Paying for steps instead of guesses

What you’re watching is called chain-of-thought: the model generates a sequence of intermediate steps, working through the problem piece by piece, before committing to a final answer. Each of those steps is still just text the model produces one token at a time, the same mechanism it always used. What’s different is that it now produces a lot more of that text before stopping, and it uses those extra tokens to break a hard problem into smaller pieces it can check as it goes. This is what people mean by inference-time compute: spending more computation at the moment you ask the question, rather than only during the original training run described in the earlier piece on training versus inference. The model itself hasn’t changed. What changes is how much work it does per question.

The closest everyday version of this is a student solving a math problem on scratch paper versus one who blurts out the first number that comes to mind. The student showing work writes out each step, catches an arithmetic slip halfway through, crosses it out, and corrects course before turning in an answer. It takes longer and burns through more paper, but a mistake gets caught while there’s still a chance to fix it. The student who blurts out a guess commits to one answer with nothing to check it against. A direct answer from a model works the same way: one shot, no visible checkpoint, nothing to catch a slip before it becomes the final output.
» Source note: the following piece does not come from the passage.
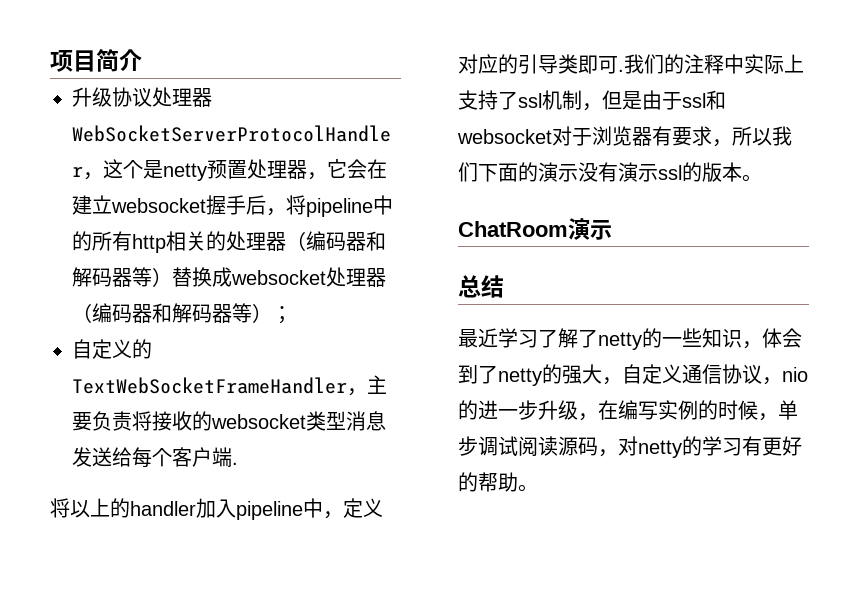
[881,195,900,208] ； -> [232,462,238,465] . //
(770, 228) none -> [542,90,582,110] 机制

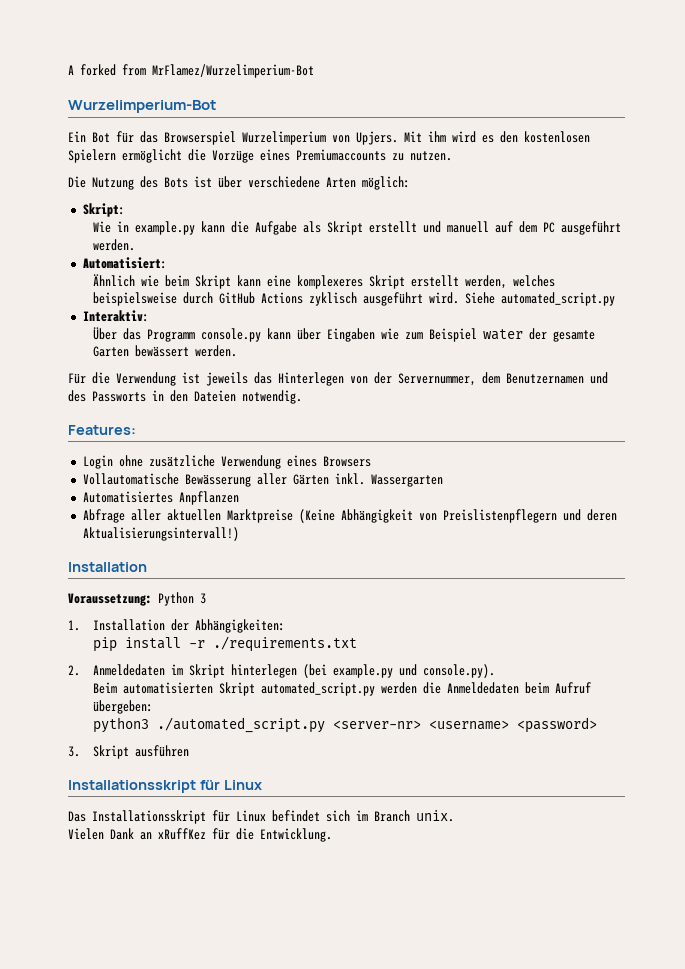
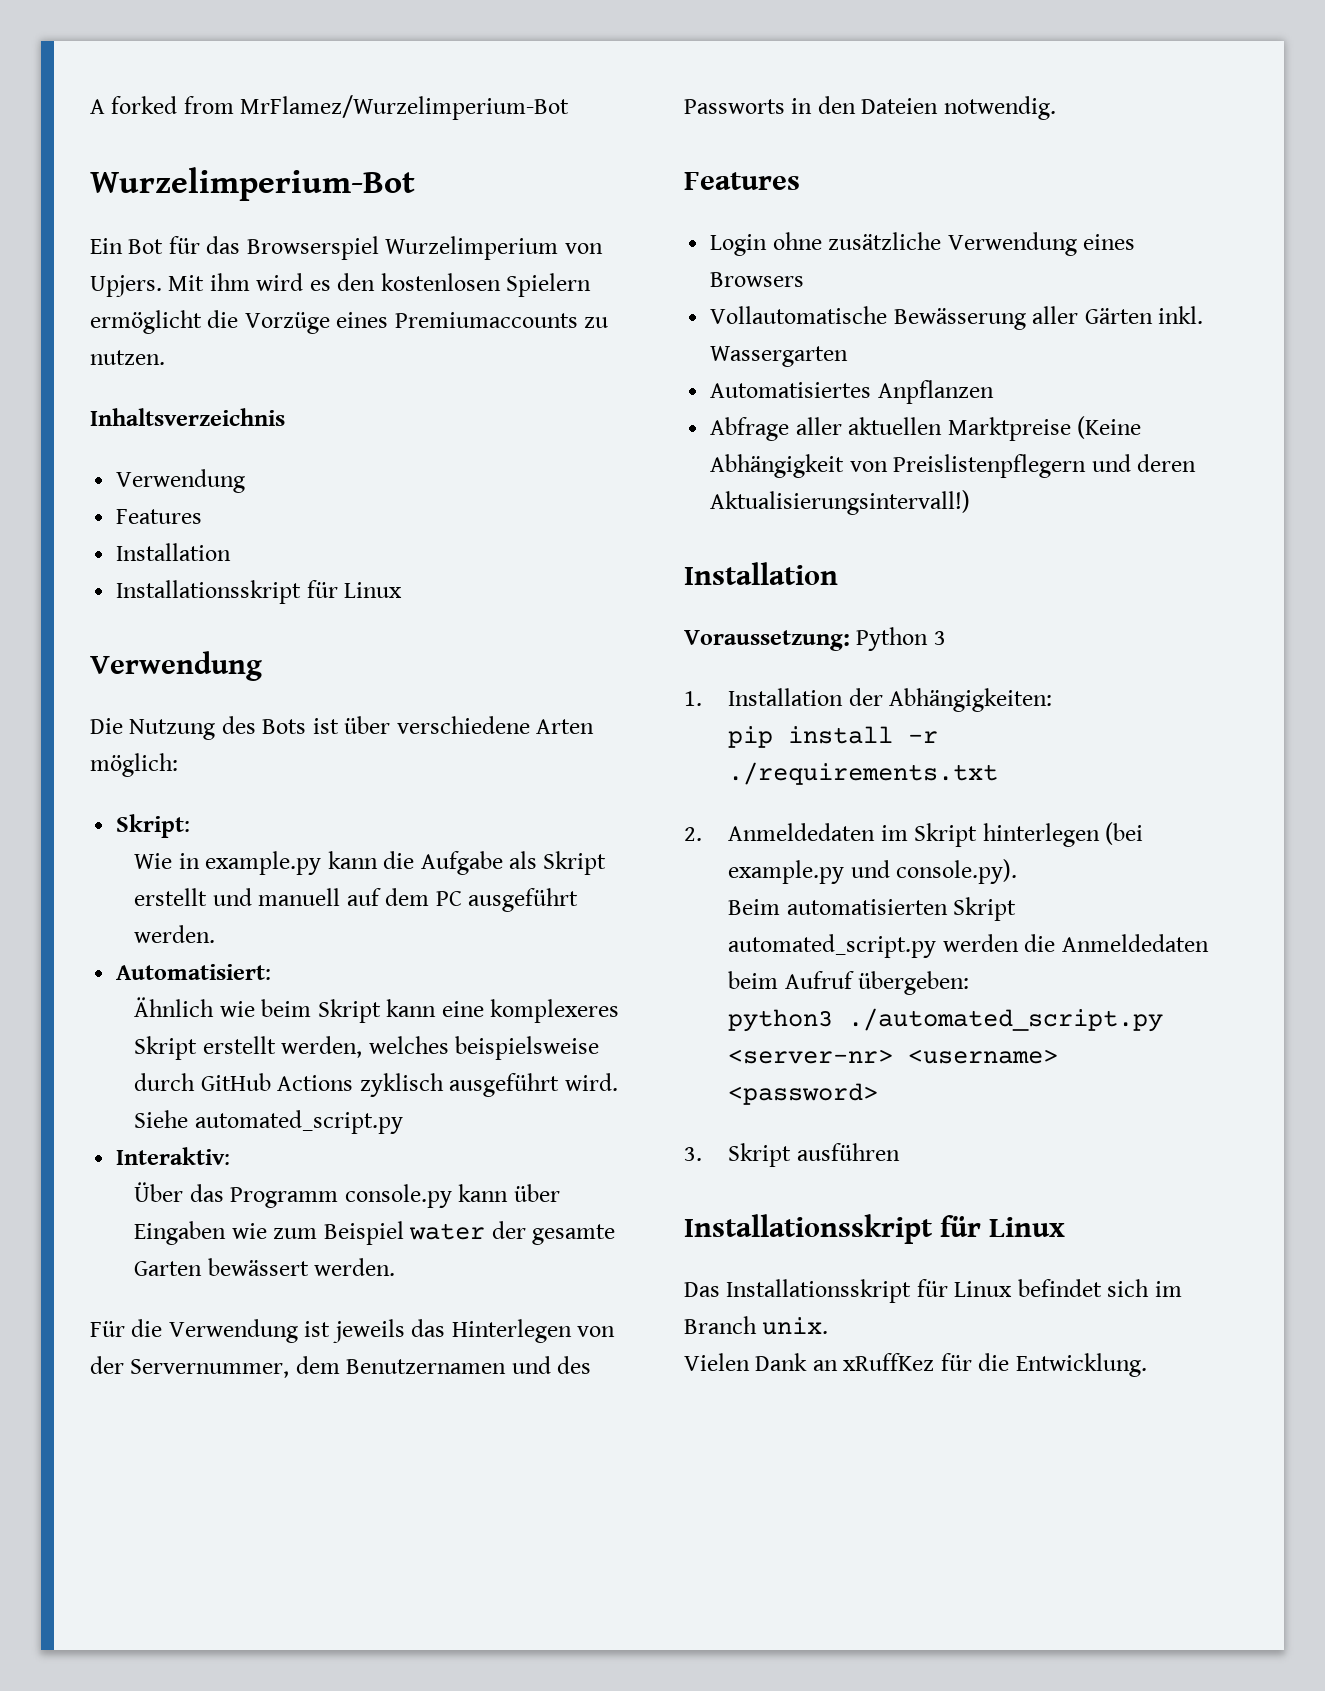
(452, 156) none -> [90,408,285,426] [116,469,246,493] [116,509,203,524] [116,543,232,561] [116,580,403,604] [90,651,262,681] // Inhaltsverzeichnis // Verwendung // Features // Installation // Installationsskript für Linux // Verwendung
[68,425,136,435] Features: -> [684,172,800,190] Features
Where the extra tokens actually help

A short, direct answer to a simple factual question might run to a few dozen tokens. A reasoning trace on a multi-step math or logic problem can run to several thousand before the model states its conclusion, all of it spent working through sub-steps, checking intermediate results, occasionally backtracking. On problems with several dependent parts, a wrong turn early on used to spread silently through everything that came after it, because there was no intermediate output to catch it in. Breaking the problem into visible steps gives the model, and sometimes the interface itself, a chance to notice an inconsistency before it reaches the final line.

None of this is free. Generating thousands of extra tokens per answer takes more time to produce and more compute to run, and on most current products that shows up as slower replies or a higher cost per query for the more involved “reasoning” modes. That tradeoff, more accuracy on hard multi-step problems in exchange for slower and pricier answers, is now a setting users and developers choose deliberately, problem by problem, rather than a fixed property of a model. A later piece in this series looks at what happens when a model is handed outside documents to work from instead of relying purely on what it generates internally, a related but separate shift in where the work happens.

What’s actually being purchased

It’s tempting to describe this as the model “reasoning” the way a person does, pausing to think something through. That framing gives away too much. There’s no understanding accumulating behind the scenes, no moment of insight. There is only more computation, more tokens generated per answer, spent because more spending tends to catch more mistakes. Answer quality is increasingly something you buy at the moment of asking, priced in tokens and seconds, rather than something fixed once and for all when the model was trained. The meter that used to run once per model version is now running again, per question, every time you ask.